** The records follows **

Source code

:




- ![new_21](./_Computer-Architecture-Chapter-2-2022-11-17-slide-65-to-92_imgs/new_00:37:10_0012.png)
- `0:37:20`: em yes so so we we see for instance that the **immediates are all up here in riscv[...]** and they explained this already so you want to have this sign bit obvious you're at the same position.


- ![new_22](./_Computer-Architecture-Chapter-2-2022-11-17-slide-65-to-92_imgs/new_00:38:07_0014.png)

** End of The records **

Work order: Search the records for the word "Chapter" and copy every line where it occurs.

Written answer:
- ![new_21](./_Computer-Architecture-Chapter-2-2022-11-17-slide-65-to-92_imgs/new_00:37:10_0012.png)
- ![new_22](./_Computer-Architecture-Chapter-2-2022-11-17-slide-65-to-92_imgs/new_00:38:07_0014.png)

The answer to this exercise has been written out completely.